特に25~44歳女性の就業率の上昇は顕著で、2005年64.0%だったのが、2022年では79.8%と15.8ポイントの上昇。これは、結婚・出産を機に仕事から離れてしまう傾向にあった女性の変化と捉えることができるでしょう。女性の就業率に関していえば、25~44歳で凹むM字型が問題視されてきました。昨今はMの凹が解消されつつあるといいます。

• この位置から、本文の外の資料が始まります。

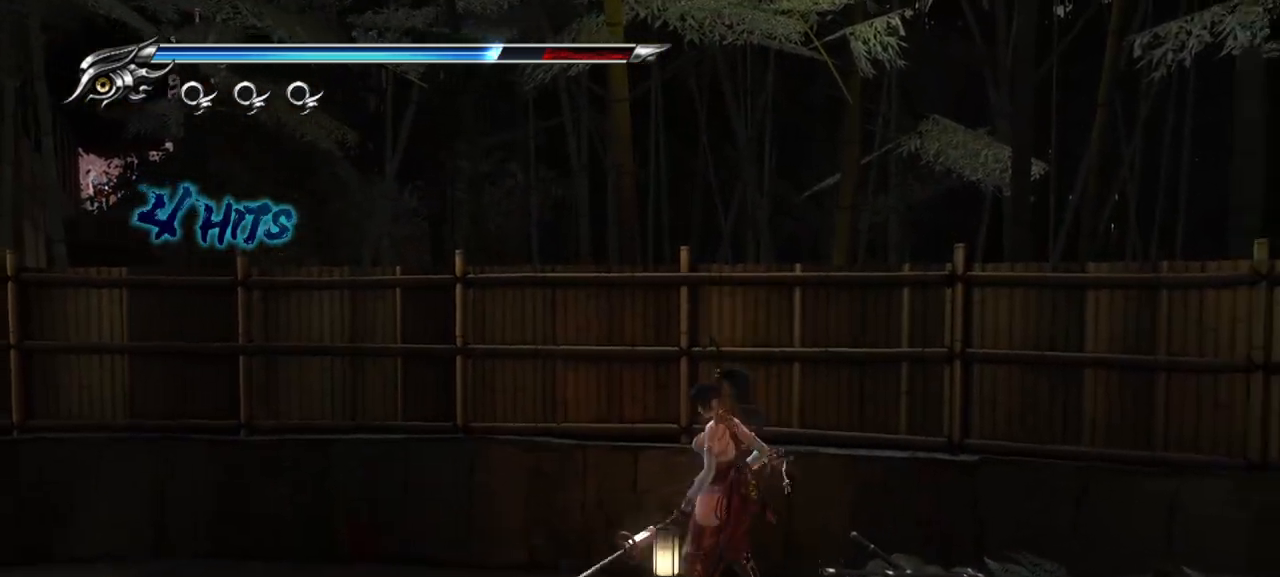
{"buttons": [], "left_stick": "up-left", "right_stick": "center", "events": [[67, "TRIANGLE", "up"], [117, "TRIANGLE", "down"], [200, "TRIANGLE", "up"], [250, "TRIANGLE", "down"], [367, "TRIANGLE", "up"]]}
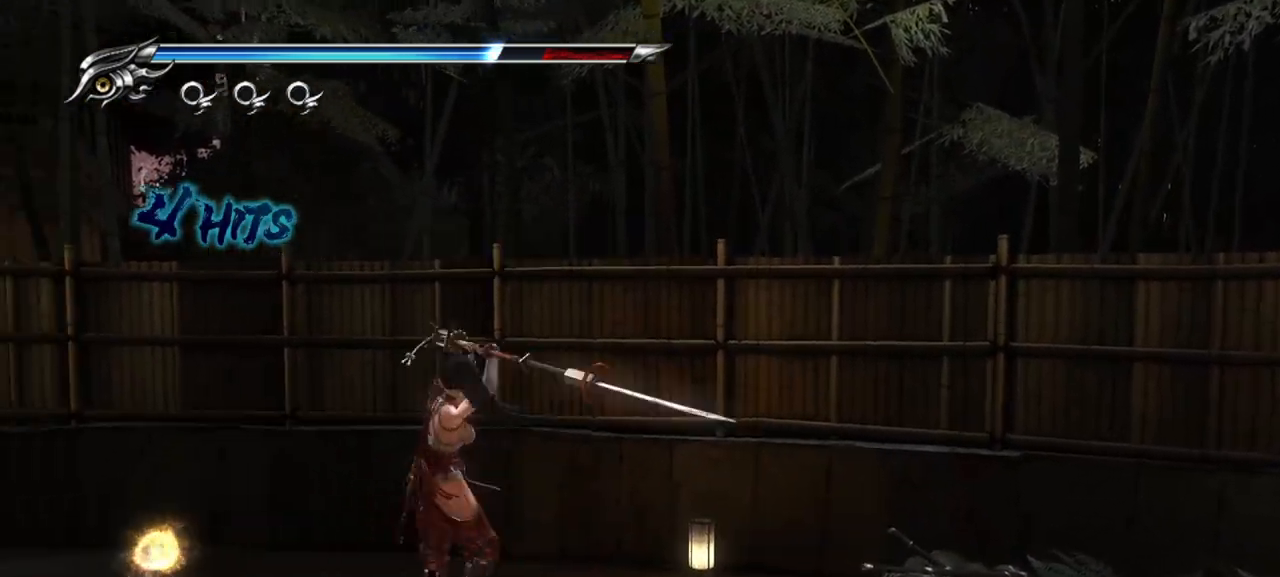
{"buttons": [], "left_stick": "up-left", "right_stick": "center", "events": [[67, "SQUARE", "down"], [183, "SQUARE", "up"]]}
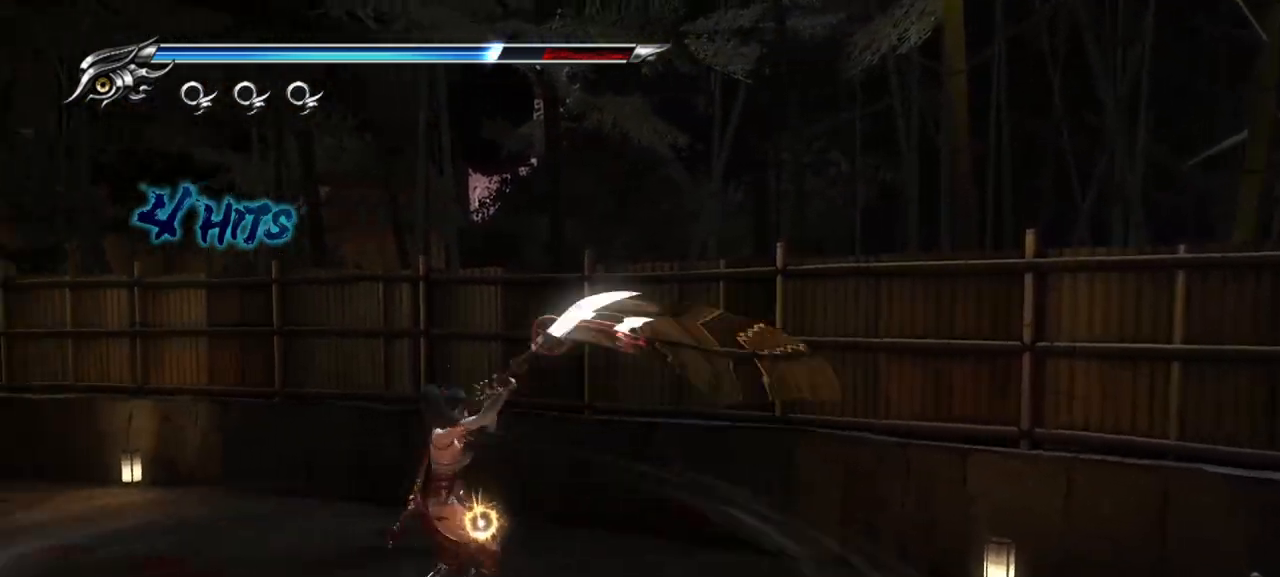
{"buttons": [], "left_stick": "up-left", "right_stick": "center", "events": []}
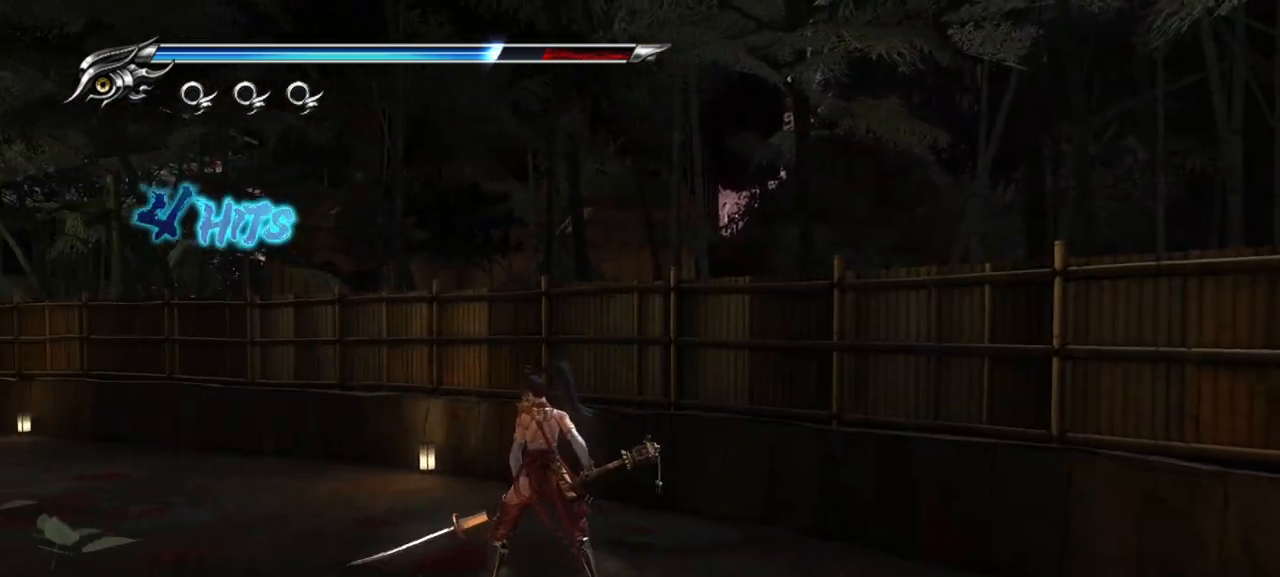
{"buttons": [], "left_stick": "down-right", "right_stick": "center", "events": [[100, "left_stick", "center"], [283, "left_stick", "down-right"]]}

とはいえ、結婚・出産を経て、以前のように働くというのも難しい場合もあるのも事実。そのため、女性の正規雇用比率は20代後半59.7%をピークに大きく減少していきます。
【年齢別・女性の就業率と正規雇用比率】
15~19歳:20.4% / 2.6%
20~24歳:72.3% / 39.9%
25~29歳:84.8% / 59.7%
30~34歳:78.4% / 47.6%
35~39歳:77.0% / 39.0%
40~44歳:79.7% / 35.8%
45~49歳:80.4% / 34.0%
50~54歳:79.2% / 31.5%
55~59歳:74.0% / 26.8%
60~64歳:62.7% / 13.6%
65歳以上:18.3% / 2.0%
※数値は2022年 ※数値左より就業率/正規雇用比率
結婚・出産を経た後も、正社員として定年まで働いた場合と、結婚・出産を機に非正規社員へと働き方を変えた場合。どれほどの差となるのでしょうか。厚生労働省『令和5年賃金構造基本統計調査』の数値をもとに考えてみましょう。
女性正社員(平均年齢40.9歳)の平均給与は、月収で26.6万円、賞与も含めた年収で440.8万円。仮に20~60歳まで平均給与を手にすると仮定すると、生涯年収は1億6,302万円になります。
一方、女性非正規社員(平均年齢47.6歳)の平均給与は月収が20.3万円、年収が273.1万円。仮に30歳まで正社員で、以降は非正規社員として定年まで働いたとすると、生涯年収は1億1,026万円。家、1軒分の差もついてしまいます。
積極的に働き方を変えた人、やむをえず働き方を変えざるを得なかった人、事情は人それぞれですが、これほどまでに給与差がついてしまうのは驚きです。